Умер, не сказав спорившим большевикам своего умиротворяющего слова, Ленин.

Массы потрясло.

Каждому, кто с Лениным совершал революцию, стало страшно за свое невмешательство в партийные дела. Ленинское ополчение рабочих с заводов, фабрик и мастерских стало под партийное знамя. Так верней был успех дела Ленина.

Споры оказались не к месту. Довлело надо всем незабвенное прощание масс со своим умершим вождем, а затем началось равнение рядов новых армий партийцев.

Стебун опал на некоторое время, что-то в нем заскрипело как-будто. У него так же, как и у Шапо-вала, сердце работало скверно. Он не замечал раньше, что живет за счет растраты собственного здоровья, теперь же дело дошло до того, что ему пришлось наведаться к доктору.
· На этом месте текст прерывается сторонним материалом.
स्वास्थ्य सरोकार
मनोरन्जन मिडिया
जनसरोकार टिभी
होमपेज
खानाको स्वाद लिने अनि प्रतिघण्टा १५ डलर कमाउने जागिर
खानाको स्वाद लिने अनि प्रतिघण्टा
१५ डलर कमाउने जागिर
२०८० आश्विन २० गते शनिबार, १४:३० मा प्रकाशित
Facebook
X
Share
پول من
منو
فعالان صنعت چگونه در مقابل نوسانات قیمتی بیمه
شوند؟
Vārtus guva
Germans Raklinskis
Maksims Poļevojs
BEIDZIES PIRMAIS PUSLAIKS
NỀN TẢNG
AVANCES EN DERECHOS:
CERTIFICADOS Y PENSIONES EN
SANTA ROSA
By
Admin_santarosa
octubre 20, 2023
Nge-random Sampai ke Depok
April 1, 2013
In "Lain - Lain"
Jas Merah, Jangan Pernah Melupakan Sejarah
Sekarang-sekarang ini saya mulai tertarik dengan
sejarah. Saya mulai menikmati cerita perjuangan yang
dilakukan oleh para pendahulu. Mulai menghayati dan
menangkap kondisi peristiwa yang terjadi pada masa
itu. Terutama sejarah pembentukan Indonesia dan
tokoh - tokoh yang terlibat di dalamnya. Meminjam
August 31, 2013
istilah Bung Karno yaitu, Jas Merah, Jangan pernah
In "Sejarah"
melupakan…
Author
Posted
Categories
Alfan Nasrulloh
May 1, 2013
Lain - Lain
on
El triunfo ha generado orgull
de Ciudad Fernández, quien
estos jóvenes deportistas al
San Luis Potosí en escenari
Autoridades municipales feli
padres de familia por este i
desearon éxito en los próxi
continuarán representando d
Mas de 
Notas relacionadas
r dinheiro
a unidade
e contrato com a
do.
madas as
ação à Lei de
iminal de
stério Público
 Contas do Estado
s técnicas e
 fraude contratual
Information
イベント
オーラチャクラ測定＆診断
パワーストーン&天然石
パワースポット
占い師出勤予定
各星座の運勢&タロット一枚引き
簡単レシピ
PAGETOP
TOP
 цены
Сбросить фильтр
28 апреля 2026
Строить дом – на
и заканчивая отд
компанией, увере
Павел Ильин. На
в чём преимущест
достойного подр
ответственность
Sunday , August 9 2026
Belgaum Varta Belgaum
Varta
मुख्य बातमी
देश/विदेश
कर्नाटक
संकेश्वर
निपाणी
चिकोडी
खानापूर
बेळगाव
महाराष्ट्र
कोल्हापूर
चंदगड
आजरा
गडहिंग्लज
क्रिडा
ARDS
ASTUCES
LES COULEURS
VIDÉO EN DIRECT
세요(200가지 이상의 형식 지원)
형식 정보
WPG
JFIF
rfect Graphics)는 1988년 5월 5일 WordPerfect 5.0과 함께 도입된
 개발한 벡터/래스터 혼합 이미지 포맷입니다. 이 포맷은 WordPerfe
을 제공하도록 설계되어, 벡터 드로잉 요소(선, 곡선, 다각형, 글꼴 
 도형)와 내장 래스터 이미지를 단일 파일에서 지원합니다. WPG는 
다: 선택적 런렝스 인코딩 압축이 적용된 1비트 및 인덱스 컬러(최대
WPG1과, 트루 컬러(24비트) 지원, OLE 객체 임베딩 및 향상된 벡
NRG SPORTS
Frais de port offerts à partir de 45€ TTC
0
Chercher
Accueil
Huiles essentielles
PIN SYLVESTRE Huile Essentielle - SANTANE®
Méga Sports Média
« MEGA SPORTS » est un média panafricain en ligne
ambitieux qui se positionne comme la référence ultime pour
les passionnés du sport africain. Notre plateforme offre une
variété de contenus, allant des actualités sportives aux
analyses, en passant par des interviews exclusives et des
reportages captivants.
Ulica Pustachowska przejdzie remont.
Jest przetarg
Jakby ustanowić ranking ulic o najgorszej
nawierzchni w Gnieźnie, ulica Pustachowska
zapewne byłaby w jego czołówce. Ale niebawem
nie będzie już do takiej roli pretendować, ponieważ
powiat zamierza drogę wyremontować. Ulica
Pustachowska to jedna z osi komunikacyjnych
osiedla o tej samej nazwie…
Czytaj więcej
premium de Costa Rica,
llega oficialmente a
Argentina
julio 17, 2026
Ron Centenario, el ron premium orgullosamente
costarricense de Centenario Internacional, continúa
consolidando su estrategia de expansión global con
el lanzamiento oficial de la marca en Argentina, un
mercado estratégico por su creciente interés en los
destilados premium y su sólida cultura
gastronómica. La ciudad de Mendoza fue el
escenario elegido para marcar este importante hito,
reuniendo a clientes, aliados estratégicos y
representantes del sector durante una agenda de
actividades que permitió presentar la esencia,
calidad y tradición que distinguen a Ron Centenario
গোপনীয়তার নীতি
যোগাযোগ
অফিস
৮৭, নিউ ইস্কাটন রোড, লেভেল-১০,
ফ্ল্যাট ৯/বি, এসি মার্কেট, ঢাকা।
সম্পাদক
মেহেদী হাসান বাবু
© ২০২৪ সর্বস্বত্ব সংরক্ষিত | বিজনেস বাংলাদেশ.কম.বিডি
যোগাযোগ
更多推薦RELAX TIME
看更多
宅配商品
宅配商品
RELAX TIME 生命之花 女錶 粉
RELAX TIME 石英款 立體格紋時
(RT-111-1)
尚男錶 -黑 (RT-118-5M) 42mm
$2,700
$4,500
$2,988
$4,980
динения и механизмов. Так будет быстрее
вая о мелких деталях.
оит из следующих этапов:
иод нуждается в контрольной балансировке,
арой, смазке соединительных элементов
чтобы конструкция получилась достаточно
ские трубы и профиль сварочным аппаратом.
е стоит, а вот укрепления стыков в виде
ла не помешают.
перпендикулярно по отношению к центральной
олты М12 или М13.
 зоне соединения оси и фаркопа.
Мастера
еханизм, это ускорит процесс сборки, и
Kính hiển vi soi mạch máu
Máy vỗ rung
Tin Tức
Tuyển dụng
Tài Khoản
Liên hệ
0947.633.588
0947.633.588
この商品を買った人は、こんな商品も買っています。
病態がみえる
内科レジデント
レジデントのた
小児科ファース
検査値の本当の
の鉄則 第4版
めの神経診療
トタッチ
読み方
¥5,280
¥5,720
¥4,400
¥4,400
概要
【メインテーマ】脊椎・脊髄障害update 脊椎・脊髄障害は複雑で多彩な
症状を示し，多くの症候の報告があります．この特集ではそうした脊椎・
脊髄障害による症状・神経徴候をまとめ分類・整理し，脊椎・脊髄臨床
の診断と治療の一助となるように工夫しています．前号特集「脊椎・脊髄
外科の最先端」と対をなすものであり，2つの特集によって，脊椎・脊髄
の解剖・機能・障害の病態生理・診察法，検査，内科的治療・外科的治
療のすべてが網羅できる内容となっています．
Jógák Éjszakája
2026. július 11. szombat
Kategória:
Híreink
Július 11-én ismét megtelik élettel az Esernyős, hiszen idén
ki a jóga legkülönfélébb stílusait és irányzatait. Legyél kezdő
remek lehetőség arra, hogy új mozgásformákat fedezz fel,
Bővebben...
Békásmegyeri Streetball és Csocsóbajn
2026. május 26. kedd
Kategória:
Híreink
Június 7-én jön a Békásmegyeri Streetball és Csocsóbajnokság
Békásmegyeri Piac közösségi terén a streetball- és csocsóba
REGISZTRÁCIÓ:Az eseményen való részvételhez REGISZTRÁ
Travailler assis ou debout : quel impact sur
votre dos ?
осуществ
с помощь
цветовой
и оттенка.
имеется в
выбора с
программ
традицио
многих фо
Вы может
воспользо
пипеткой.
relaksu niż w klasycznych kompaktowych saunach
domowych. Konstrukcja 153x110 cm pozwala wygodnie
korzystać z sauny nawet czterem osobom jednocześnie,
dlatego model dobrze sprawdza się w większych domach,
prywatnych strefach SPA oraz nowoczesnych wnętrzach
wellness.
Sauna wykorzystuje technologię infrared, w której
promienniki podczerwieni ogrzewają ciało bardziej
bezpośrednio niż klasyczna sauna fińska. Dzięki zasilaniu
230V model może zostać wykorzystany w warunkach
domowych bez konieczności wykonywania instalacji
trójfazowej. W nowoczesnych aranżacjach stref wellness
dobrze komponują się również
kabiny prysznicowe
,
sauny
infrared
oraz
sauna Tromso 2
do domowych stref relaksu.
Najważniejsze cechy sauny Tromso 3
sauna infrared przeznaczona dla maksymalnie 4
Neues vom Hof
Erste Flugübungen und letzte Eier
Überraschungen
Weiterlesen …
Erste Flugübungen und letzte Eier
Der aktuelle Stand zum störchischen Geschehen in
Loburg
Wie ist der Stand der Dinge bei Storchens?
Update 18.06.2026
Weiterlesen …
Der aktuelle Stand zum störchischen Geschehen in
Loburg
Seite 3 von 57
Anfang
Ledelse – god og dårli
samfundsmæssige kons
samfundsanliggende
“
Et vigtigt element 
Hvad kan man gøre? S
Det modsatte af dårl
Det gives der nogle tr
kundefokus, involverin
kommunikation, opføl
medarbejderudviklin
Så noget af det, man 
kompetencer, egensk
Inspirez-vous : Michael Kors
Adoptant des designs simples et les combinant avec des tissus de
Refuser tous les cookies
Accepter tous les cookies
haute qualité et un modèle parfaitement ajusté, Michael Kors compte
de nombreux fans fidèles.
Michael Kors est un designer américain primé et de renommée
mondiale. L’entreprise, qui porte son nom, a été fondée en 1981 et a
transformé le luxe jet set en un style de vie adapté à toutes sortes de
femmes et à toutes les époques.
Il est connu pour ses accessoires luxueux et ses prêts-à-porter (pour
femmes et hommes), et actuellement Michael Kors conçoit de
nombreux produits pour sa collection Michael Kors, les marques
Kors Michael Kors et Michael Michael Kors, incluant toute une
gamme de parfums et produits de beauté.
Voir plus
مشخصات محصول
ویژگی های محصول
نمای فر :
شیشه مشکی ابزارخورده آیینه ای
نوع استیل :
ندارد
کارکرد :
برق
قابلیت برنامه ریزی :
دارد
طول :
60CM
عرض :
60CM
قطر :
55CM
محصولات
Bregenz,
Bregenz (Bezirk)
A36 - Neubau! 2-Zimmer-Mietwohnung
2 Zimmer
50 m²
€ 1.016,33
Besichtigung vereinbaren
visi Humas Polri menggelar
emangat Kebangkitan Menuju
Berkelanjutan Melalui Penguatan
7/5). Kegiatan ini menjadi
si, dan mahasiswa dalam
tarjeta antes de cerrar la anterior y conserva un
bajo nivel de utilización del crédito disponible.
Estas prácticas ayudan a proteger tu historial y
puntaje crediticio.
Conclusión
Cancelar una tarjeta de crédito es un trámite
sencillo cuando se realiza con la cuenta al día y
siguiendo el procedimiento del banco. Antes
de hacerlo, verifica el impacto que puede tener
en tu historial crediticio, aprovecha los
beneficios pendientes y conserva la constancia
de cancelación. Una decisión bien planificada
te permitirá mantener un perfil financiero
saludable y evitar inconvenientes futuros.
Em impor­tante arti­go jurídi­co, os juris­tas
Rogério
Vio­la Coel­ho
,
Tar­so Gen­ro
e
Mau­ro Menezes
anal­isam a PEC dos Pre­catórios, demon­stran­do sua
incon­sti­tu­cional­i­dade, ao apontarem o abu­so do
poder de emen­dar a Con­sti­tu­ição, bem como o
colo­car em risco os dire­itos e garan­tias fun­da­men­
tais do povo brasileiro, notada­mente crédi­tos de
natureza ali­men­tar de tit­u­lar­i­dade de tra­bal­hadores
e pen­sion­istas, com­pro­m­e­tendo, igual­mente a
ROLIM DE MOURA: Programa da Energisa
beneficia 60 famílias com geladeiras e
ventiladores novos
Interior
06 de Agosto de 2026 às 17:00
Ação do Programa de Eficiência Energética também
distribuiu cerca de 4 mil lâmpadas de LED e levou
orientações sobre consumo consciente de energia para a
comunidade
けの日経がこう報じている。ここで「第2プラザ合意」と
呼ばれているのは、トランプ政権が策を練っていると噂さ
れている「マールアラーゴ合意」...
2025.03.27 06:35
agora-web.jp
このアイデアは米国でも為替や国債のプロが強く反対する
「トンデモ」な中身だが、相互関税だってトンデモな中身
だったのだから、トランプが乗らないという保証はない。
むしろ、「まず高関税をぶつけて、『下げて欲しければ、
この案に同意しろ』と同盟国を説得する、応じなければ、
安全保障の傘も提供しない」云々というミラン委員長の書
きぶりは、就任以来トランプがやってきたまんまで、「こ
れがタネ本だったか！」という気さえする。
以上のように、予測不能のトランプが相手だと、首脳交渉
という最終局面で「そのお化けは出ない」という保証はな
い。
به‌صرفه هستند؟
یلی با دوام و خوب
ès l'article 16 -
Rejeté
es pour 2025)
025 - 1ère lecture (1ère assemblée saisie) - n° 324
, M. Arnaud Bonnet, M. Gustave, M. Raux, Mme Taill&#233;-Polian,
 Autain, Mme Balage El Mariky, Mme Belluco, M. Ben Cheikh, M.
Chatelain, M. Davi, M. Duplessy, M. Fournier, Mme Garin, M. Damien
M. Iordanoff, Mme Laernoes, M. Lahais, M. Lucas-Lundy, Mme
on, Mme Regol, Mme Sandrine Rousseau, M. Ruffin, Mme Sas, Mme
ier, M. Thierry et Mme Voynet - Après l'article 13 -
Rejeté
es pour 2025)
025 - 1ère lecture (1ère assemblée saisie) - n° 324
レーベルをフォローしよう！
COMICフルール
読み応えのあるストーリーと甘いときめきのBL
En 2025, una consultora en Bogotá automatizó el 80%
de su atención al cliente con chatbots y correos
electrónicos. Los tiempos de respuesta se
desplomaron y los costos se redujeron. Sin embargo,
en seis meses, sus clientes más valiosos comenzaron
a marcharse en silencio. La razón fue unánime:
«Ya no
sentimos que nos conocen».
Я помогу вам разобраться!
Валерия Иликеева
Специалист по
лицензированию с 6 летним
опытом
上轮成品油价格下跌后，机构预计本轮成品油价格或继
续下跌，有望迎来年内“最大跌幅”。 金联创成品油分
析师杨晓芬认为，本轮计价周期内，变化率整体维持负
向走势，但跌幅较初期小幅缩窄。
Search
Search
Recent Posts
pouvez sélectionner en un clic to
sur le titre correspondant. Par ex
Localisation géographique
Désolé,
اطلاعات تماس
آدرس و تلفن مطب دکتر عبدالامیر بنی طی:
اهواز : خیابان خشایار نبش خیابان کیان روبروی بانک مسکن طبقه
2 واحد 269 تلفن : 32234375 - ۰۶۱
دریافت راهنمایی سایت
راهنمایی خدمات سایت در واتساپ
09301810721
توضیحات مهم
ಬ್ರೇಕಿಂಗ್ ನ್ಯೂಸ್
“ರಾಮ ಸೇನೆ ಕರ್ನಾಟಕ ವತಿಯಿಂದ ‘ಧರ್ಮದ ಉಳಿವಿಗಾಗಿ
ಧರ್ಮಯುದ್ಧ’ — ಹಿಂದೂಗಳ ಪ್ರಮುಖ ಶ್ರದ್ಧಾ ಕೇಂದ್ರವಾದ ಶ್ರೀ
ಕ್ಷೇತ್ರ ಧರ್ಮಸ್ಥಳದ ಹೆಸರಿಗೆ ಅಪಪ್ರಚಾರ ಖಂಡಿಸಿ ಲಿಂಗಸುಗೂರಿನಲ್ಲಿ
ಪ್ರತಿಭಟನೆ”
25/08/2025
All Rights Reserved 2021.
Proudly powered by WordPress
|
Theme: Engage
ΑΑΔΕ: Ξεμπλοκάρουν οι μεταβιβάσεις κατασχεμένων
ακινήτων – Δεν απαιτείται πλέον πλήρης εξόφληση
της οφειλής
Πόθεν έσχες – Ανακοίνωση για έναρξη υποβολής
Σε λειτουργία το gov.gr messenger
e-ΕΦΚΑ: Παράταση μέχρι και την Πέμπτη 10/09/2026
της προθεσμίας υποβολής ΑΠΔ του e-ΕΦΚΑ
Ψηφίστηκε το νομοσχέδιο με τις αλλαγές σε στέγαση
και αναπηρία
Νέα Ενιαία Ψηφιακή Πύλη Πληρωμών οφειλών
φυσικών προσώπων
Доктор заботливо стал успокаивать его.

— Ничего, ничего! Поживете еще. Вылечить вас нельзя, но отдохните недельки две, месяц, серьезно отдохните — и еще повертитесь.

Стебун пробовал отдыхать. Но он никуда не поехал, на бездельничанье же его хватило ненадолго.

Пересилил себя и, решив, что недомогание — результат временного упадка духа, взял себя в руки.

Он и теперь продолжал жить у Файманов.

Файман и Файн продолжали цвести.

Побездельничав дома несколько дней, Стебун сделался свидетелем некоторой временной размолвки между двумя компаньонами. Из случайного разговора с одним из соседей узнал, что ссора у друзей «принципиальная».

Магазин Файмана однажды был под угрозой пожара.

В это время Файман с семьей был на даче, Файн же жил в «Централе», где находился и магазин.

Разбуженный комендантом Файн, зная, что Файмана в городе нет, бросился на улицу к магазину, чтобы распорядиться на пожаре вместо компаниона.

Возле начавшего гореть дома собралась толпа. Горело что-то в кухне в квартире, смежной с магазином. Комендант набросился на Файна, считая его причастным к предприятию Файмана:

— Открывайте магазин, выносите что можно!.. Товар спасти можно, если распорядиться.

Паника уже началась. Из дома выбегали жильцы с вещами.

— Ключей нет! Ключей нет! — охал файн.

— Сломайте замок! — посоветовал кто-то.

Файн ухватился за предложение.

— Кто сломает? — попробовал найти он добровольцев.

— Трешницу за фокус, я открою дверь! — подскочил какой-то тип из зевак.

Файн отступил от него, не желая тратиться, но, заслышав звонки приближающейся пожарной команды, решил разориться, думая потом предъявить счет Файману.

— На трешницу, ломай!

Тип извлек немедленно из кафтана фомку, подступил к двери, и через три минуты замок был сломан.

Файн соображал, что ему делать.

— Гражданин милиционер, покараульте возле скамейки, мы будем со сторожем вытаскивать товар, да отгоняйте публику.

Но публику стали отгонять и пожарные и несколько сбежавшихся милиционеров.

Файн и сторож ворвались в магазин, схватили по нескольку кусков мануфактуры и выбежали с ними на тротуар.

— Ой, сгорим! Ой, завалится верх! — заохал не рискнувший вторично вбежать в магазин Файн, увидев пожарных, ринувшихся наверх, где бился огонь.

— Помощь наймите! — крикнул сторож. — Дайте людям по целковому, и пусть вытащат товар…

И он тоже отступил.

— Зовите, заплачу! — решил Файн.

— Эй, кто поможет выносить?! — зыкнул сторож. — Помогайте, хозяин заплатит…

В магазин рванулось человек двадцать добровольцев.

— Ой, довольно, довольно! — завопил Файн. — Никого не пускайте, граждане милиционеры!

Пожарные орудовали там, где был огонь.

Подозрительные зеваки, бросившиеся на заработок, моментально половину мануфактуры перебросили на тротуар.

Но огонь удалось наверху погасить, пожарные начали слезать, и милиционер объявил Файну, что пожару конец.

— Все, хозяин! Потух пожар! Сгорели обои, да на кухне занялось…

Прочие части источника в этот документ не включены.